▶ _PROBLEM DESCRIPTION_: In the copy, keep every record exact and leave out all images.

▶ _EXTRACTED ENTRIES_:
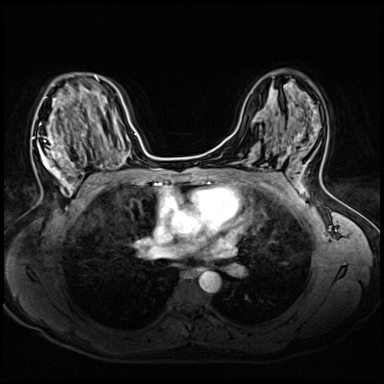
Breast MRI (dynamic contrast-enhanced), one axial slice; position 34 of 72 along the scan axis; dynamic contrast-enhanced series, time point 2 of 8 at this slice position (early post-contrast); 3 T; TE 1.4 ms, TR 4.3 ms; 2.5 mm slice thickness; 384 × 384 image matrix. Female patient.
Structures marked on this image (semi-automatically segmented with operator editing):
- enhancing-tissue mask used for the functional tumour volume (all voxels passing the contrast-enhancement thresholds inside the analysis volume; usually the tumour): bounding box (x1, y1, x2, y2) in pixels: (32, 96, 86, 203)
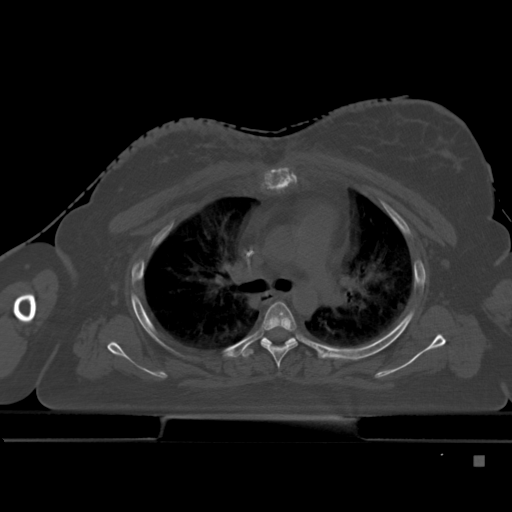
CT including the spine, one axial slice. Position 328 of 495 along the scan axis. Bone window (W 1800 / L 400 HU). 1.5 mm slice thickness. 512 × 512 image matrix, field of view 404 × 404 mm. Patient: female, 33 years. Case-level facts recorded for this patient, not image findings: primary cancer: breast.
Structures marked on this image (semi-automatic segmentation, software-assisted and operator-edited):
- T4 vertebra: bounding box <262,302,297,369> (left, top, right, bottom; pixels)
- T5 vertebra: <242,336,311,358>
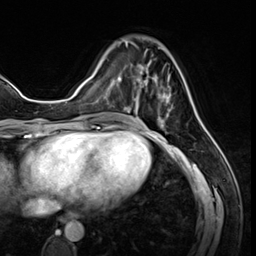
Breast MRI (dynamic contrast-enhanced), one axial slice; slice 20 of 64 in the series (ordered by position); cropped to one breast; dynamic contrast-enhanced series, time point 2 of 8 at this slice position (early post-contrast); 3 T; TE 1.4 ms, TR 4.3 ms; 2.5 mm slice thickness; 256 × 256 image matrix, field of view 213 × 213 mm. Female patient.
Annotated regions visible in this slice (semi-automatically segmented with operator editing):
- enhancing-tissue mask used for the functional tumour volume (all voxels passing the contrast-enhancement thresholds inside the analysis volume; usually the tumour): bounding box [x1, y1, x2, y2] px = [125, 41, 173, 127]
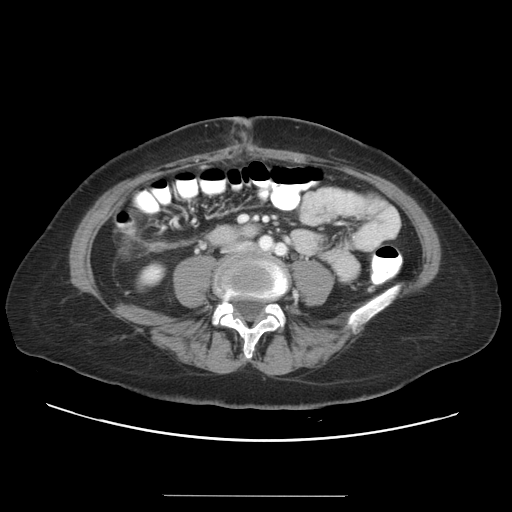
Contrast-enhanced abdominal CT, one axial slice; slice 1 of 34 in the series (ordered by position); reconstruction kernel STANDARD; 120 kVp; intravenous contrast given; soft-tissue window (W 400 / L 40 HU); 512 × 512 image matrix. Case-level facts recorded for this patient, not image findings: patient: male, age 67 years at operation; diagnosis: colorectal cancer liver metastases, imaged before liver resection; multiple liver metastases: yes; largest metastasis: 1.4 cm.
Outlined on this slice (expert manual segmentation):
- portal vein (with intrahepatic branches): box from (x=240, y=216) to (x=246, y=221) px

▶ _COMPLETED TASK_:
Breast MRI (dynamic contrast-enhanced), one axial slice; position 34 of 72 along the scan axis; dynamic contrast-enhanced series, time point 2 of 8 at this slice position (early post-contrast); 3 T; TE 1.4 ms, TR 4.3 ms; 2.5 mm slice thickness; 384 × 384 image matrix. Female patient.
Structures marked on this image (semi-automatically segmented with operator editing):
- enhancing-tissue mask used for the functional tumour volume (all voxels passing the contrast-enhancement thresholds inside the analysis volume; usually the tumour): bounding box (x1, y1, x2, y2) in pixels: (32, 96, 86, 203)
CT including the spine, one axial slice. Position 328 of 495 along the scan axis. Bone window (W 1800 / L 400 HU). 1.5 mm slice thickness. 512 × 512 image matrix, field of view 404 × 404 mm. Patient: female, 33 years. Case-level facts recorded for this patient, not image findings: primary cancer: breast.
Structures marked on this image (semi-automatic segmentation, software-assisted and operator-edited):
- T4 vertebra: bounding box <262,302,297,369> (left, top, right, bottom; pixels)
- T5 vertebra: <242,336,311,358>
Breast MRI (dynamic contrast-enhanced), one axial slice; slice 20 of 64 in the series (ordered by position); cropped to one breast; dynamic contrast-enhanced series, time point 2 of 8 at this slice position (early post-contrast); 3 T; TE 1.4 ms, TR 4.3 ms; 2.5 mm slice thickness; 256 × 256 image matrix, field of view 213 × 213 mm. Female patient.
Annotated regions visible in this slice (semi-automatically segmented with operator editing):
- enhancing-tissue mask used for the functional tumour volume (all voxels passing the contrast-enhancement thresholds inside the analysis volume; usually the tumour): bounding box [x1, y1, x2, y2] px = [125, 41, 173, 127]
Contrast-enhanced abdominal CT, one axial slice; slice 1 of 34 in the series (ordered by position); reconstruction kernel STANDARD; 120 kVp; intravenous contrast given; soft-tissue window (W 400 / L 40 HU); 512 × 512 image matrix. Case-level facts recorded for this patient, not image findings: patient: male, age 67 years at operation; diagnosis: colorectal cancer liver metastases, imaged before liver resection; multiple liver metastases: yes; largest metastasis: 1.4 cm.
Outlined on this slice (expert manual segmentation):
- portal vein (with intrahepatic branches): box from (x=240, y=216) to (x=246, y=221) px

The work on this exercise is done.